Subject Re: Slower fetchall after creating indices
Author Ali Gökçen
> > Hi Adam,
> >
> > >
> > > SELECT
> > > FIRST 10
> > > Instantie.id
> > > FROM Instantie
> > > WHERE Instantie.deleted=0
> > > ORDER BY Instantie.telefoon ASC
> > >
> >
> > FIRST 10 doesn't effects the speed here, problem is not about
10,000
> > rows fetched. problem is:
> > you cant find out deleted instanties without full-scan.
> > so, your flagged as deleted 10 rows may be bottom of table
naturally,
> > (in case of natural scan)
>
> Ali,
>
> That is not true.
>
> Firstly, you do NOT need to do a full-scan to find deleted
instances.
> The query I wrote has an order by clause combined with a first N,
> meaning that it will return the smallest 10 records that meet the
> criteria.
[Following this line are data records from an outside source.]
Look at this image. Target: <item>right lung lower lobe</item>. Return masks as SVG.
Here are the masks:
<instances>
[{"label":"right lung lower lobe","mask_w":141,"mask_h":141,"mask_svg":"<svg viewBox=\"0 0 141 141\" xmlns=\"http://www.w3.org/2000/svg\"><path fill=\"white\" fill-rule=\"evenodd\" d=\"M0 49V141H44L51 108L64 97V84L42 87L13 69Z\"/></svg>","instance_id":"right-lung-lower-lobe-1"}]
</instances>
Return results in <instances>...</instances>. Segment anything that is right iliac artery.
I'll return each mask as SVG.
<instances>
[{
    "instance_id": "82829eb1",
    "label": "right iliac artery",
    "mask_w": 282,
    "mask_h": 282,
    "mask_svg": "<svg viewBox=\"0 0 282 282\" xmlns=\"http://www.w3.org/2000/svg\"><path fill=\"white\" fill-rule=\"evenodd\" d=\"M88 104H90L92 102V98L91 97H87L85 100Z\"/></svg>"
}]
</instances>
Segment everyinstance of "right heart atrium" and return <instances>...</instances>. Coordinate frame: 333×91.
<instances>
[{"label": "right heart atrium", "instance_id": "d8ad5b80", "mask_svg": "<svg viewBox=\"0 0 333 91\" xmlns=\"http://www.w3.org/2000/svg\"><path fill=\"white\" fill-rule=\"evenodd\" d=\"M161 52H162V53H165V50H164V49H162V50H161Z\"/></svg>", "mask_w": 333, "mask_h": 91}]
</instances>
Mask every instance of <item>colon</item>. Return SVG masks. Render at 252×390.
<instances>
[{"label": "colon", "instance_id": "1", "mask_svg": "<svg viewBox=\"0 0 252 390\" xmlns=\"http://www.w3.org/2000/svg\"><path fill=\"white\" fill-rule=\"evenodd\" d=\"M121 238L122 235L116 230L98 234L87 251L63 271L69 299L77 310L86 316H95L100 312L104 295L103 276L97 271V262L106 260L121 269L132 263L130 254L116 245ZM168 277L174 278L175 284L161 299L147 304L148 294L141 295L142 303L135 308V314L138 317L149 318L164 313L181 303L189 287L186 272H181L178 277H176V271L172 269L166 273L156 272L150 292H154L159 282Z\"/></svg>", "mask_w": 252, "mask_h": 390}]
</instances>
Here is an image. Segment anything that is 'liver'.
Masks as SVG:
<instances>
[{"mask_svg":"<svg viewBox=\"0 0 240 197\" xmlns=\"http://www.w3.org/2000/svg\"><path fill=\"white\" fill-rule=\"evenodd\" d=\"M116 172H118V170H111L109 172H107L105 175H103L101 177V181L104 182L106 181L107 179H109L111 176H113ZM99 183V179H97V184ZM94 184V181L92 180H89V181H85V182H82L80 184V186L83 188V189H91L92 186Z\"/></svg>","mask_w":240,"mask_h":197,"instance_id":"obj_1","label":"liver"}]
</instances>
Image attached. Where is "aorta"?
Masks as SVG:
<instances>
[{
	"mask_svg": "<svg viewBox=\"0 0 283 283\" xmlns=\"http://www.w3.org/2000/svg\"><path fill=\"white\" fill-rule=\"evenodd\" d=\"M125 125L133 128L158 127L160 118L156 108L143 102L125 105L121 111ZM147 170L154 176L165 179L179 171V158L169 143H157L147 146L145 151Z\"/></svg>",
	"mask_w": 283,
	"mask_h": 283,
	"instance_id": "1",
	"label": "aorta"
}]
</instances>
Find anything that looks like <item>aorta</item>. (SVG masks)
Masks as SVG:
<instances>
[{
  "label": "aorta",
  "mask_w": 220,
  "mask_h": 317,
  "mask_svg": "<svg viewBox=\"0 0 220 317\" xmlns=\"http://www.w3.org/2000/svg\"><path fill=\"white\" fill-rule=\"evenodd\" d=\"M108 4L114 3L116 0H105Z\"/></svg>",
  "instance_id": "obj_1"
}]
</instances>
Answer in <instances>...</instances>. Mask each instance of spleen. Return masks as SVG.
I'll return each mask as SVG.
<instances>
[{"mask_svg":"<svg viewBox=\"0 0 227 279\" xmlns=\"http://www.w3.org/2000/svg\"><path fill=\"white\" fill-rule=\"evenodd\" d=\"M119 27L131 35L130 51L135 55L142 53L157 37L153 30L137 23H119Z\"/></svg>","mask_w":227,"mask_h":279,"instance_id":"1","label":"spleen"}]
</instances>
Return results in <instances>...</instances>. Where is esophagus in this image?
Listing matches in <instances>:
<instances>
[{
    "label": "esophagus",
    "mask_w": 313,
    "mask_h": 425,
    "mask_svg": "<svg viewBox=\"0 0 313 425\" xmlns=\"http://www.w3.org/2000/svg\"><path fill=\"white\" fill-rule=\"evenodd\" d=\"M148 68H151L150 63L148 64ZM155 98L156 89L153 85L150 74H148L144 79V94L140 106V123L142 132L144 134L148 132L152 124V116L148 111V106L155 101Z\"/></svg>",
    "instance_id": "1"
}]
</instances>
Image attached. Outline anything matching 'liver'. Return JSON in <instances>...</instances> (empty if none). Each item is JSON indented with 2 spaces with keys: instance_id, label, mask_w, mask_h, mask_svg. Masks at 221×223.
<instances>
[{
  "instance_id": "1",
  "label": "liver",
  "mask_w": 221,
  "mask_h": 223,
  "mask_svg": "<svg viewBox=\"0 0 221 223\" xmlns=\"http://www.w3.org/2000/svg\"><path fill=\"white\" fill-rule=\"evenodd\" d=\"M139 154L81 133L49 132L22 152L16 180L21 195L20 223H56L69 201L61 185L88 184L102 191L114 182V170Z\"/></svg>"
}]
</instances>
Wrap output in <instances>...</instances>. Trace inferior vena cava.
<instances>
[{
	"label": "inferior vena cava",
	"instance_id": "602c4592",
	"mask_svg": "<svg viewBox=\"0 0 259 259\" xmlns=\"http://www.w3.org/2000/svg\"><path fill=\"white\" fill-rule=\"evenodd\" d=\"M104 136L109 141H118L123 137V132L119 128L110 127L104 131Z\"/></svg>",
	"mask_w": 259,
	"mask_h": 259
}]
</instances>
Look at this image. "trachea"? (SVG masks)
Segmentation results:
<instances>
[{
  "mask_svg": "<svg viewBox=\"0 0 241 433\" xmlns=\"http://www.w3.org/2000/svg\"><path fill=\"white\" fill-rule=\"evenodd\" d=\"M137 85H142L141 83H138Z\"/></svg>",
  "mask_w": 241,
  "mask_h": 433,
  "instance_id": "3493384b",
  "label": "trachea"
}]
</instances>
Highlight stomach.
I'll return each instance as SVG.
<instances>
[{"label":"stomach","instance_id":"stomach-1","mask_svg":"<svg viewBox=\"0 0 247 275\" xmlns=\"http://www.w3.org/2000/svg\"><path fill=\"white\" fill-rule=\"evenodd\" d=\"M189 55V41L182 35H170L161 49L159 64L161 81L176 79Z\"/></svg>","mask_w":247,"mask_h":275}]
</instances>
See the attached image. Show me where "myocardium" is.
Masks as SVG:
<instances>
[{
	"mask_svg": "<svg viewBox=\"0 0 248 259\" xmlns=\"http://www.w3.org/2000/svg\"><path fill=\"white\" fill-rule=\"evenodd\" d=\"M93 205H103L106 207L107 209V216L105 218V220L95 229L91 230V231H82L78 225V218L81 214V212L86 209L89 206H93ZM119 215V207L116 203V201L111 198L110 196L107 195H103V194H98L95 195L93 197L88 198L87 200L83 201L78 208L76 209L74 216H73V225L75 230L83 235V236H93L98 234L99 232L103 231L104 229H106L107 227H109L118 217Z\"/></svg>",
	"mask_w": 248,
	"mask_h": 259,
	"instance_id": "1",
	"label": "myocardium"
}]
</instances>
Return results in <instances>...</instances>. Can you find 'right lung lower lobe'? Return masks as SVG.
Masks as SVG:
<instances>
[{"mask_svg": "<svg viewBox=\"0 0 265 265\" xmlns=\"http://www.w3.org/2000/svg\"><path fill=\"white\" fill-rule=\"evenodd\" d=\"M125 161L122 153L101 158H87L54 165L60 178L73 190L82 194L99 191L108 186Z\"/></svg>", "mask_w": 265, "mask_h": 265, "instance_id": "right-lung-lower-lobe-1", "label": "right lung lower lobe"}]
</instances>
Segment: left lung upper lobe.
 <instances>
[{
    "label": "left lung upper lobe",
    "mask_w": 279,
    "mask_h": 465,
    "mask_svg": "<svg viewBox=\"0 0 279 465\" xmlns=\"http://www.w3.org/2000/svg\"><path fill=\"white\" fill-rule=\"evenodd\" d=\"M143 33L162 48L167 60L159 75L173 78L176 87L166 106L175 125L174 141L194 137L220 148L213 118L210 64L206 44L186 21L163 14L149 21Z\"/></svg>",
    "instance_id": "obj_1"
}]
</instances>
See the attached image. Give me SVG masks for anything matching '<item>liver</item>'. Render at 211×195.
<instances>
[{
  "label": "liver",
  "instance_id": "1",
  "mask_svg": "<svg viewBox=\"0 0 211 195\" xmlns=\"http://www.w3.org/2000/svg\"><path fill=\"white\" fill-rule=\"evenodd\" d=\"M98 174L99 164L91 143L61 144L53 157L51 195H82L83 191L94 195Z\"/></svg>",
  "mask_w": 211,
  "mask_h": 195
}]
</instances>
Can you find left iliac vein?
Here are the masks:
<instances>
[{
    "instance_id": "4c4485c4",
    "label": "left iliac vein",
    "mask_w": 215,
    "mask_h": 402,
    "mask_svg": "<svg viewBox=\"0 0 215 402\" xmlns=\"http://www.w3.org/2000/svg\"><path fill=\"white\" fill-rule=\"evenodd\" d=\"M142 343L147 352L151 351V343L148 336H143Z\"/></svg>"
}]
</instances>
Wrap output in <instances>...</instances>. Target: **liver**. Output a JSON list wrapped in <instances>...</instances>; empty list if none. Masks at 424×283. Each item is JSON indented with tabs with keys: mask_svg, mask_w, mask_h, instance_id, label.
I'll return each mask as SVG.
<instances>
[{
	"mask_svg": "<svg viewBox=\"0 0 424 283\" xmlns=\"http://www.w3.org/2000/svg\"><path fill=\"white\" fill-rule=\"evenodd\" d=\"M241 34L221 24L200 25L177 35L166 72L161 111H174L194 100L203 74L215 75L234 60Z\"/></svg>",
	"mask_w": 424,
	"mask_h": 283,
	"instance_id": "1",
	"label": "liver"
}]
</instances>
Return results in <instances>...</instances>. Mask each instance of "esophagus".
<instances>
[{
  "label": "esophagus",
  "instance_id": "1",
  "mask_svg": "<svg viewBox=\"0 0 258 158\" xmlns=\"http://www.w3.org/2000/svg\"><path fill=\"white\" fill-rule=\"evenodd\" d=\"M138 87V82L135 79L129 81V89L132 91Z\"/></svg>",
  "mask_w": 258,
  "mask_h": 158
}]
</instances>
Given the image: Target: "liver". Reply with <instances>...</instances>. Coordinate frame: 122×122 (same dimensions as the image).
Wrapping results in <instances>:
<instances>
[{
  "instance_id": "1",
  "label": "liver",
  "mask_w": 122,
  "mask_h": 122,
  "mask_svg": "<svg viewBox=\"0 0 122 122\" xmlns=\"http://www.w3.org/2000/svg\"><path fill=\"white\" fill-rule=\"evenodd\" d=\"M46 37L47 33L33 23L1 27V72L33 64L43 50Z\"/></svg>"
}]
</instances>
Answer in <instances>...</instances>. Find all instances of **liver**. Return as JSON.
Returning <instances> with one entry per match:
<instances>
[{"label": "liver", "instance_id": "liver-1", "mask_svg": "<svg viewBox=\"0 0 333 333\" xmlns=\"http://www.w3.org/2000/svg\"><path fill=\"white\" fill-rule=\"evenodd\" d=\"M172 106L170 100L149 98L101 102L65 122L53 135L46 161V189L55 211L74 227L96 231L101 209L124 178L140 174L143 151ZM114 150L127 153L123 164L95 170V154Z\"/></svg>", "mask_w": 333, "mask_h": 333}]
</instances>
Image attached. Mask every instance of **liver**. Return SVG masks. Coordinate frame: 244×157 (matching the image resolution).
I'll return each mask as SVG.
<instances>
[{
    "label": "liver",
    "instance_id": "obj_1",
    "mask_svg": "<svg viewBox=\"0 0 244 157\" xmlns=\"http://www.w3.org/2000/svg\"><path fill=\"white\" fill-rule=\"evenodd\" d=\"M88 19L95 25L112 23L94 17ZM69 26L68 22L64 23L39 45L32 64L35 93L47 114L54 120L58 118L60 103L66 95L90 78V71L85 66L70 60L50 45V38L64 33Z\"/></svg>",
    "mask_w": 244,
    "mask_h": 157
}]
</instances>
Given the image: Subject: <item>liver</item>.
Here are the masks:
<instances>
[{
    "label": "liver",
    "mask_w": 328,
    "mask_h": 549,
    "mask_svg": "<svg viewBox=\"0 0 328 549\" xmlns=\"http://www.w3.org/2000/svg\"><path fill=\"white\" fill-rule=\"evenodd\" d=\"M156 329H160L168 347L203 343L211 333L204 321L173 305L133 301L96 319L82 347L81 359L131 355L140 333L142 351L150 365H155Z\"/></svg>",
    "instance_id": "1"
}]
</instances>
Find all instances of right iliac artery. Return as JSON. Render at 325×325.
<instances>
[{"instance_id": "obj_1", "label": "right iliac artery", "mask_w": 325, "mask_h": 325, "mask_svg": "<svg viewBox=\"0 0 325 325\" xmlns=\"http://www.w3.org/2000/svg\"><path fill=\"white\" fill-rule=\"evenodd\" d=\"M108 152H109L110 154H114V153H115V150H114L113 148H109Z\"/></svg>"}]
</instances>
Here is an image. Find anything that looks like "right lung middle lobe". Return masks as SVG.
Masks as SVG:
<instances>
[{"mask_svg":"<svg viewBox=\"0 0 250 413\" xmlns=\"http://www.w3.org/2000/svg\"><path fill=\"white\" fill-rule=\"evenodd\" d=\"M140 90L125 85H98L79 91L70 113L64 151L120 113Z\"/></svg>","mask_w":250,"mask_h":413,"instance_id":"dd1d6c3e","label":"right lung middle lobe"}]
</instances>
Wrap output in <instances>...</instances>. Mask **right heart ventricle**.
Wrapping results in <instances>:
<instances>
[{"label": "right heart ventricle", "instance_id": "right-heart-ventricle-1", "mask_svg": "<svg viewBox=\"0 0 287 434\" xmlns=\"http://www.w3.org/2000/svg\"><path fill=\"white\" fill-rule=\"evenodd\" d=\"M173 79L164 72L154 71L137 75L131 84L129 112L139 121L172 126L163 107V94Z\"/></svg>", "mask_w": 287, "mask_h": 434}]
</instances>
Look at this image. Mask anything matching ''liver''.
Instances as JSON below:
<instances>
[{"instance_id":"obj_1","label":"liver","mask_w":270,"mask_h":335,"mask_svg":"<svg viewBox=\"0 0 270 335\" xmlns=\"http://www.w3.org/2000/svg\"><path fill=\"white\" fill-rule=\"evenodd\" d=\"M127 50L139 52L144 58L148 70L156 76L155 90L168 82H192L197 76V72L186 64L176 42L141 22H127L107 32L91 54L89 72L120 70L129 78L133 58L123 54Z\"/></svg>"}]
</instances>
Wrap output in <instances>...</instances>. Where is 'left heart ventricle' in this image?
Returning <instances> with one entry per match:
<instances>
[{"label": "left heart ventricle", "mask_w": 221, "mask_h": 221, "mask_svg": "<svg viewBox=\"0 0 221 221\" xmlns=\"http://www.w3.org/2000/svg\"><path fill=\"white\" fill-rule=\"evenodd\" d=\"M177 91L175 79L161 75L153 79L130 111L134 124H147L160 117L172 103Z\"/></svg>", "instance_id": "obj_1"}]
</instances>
Without an index, the plan will look something like
>
> PLAN SORT ((Instantie NATURAL))

Ok, do we pry to GOD to wish that first 10 rows to be at top of table
records in naturally order?

who will guarantee to you there are exists deleted 10 rows?
can you find out them without natural full-scan that table?
imagine, there are 10 million records and 5 deleted rows,
can you get 10 deleted rows without scan ALL of TABLE?
can you get 10 deleted rows quickly if they are last rows?
No, of course.
what will happen, if he really needs 10,000 deleted rows for another
application?

we shouldt give data specific(dynamic storage) solution to users,
we should advice them scientific solutions.
there may be zero to 4 billion rows in table and
there may be zero to 4 billion deleted rows in table too.
we shouldn't to forget to calculate extrem points.


>
> In otherwords, internally Firebird will need to read EVERY record in
> the table, then sort it, then return only the first 10. (So it has
> unnecessarily read and sorted up to 1000 times as many records as it
> needs).

FB don't need read every records unless you force it via fetch or
force it for a internal calculation etc...

for example if i open a cursor for a huge table:

do select id from xtable

firebird doesnt reads all records unless you loop until end of table.
if i loop 10 times, FB reads 10 evailable records plus internally
their old versions.

>
> With the index, the plan will look something like
>
> PLAN (Instantie ORDER IX_telefoon)
>
> It will read the smallest record from the telefoon field, and check
if
> that is deleted, then go to the second smallest and check if that is
> deleted and so on.
>
> Unless you are particularly unlucky, and a huge majority the records
> with the smallest telefoon are all deleted, this is going to be much
> faster, because once it has returned 10, it simply stops. What you
> have described about requiring a full table scan is the theoretical
> worst case scenario, where all records are deleted except for 10,
and
> those 10 had the highest telefoon values.
>
> > or your deleted rows may be biggest numbers.(in case of indexed
scan)
> > Solution is easy:
> > create an index on deleted field. you will get in faster way even
you
> > have billion of rows.
>
> That index would be most likely pointless. An index is only useful
if
> by looking at the index I no longer need to read a significant
> proportion of the data pages. Or to put it in more simple terms, an
> index is only helpful if the amount of reads that are saved by
looking
> at the index is more than the cost of reading the index itself.
>
> The selectivity of the index would be very poor, after all there are
> only two possible values, so it would only be helpful if there is a
> significant skew in one direction (say all but 50 records are not
> deleted and you were running a query to retrieve deleted records).
>
> Adam
>

I'm sure about create an compound index prefixed by "deleted"
field. :)

Don't forget there is n (plus oldversions) rows to read naturally for
each time, this is a big risc for multiuser environments..
we must to economic and fair on shared resources if we want to
balanced performance.

Ali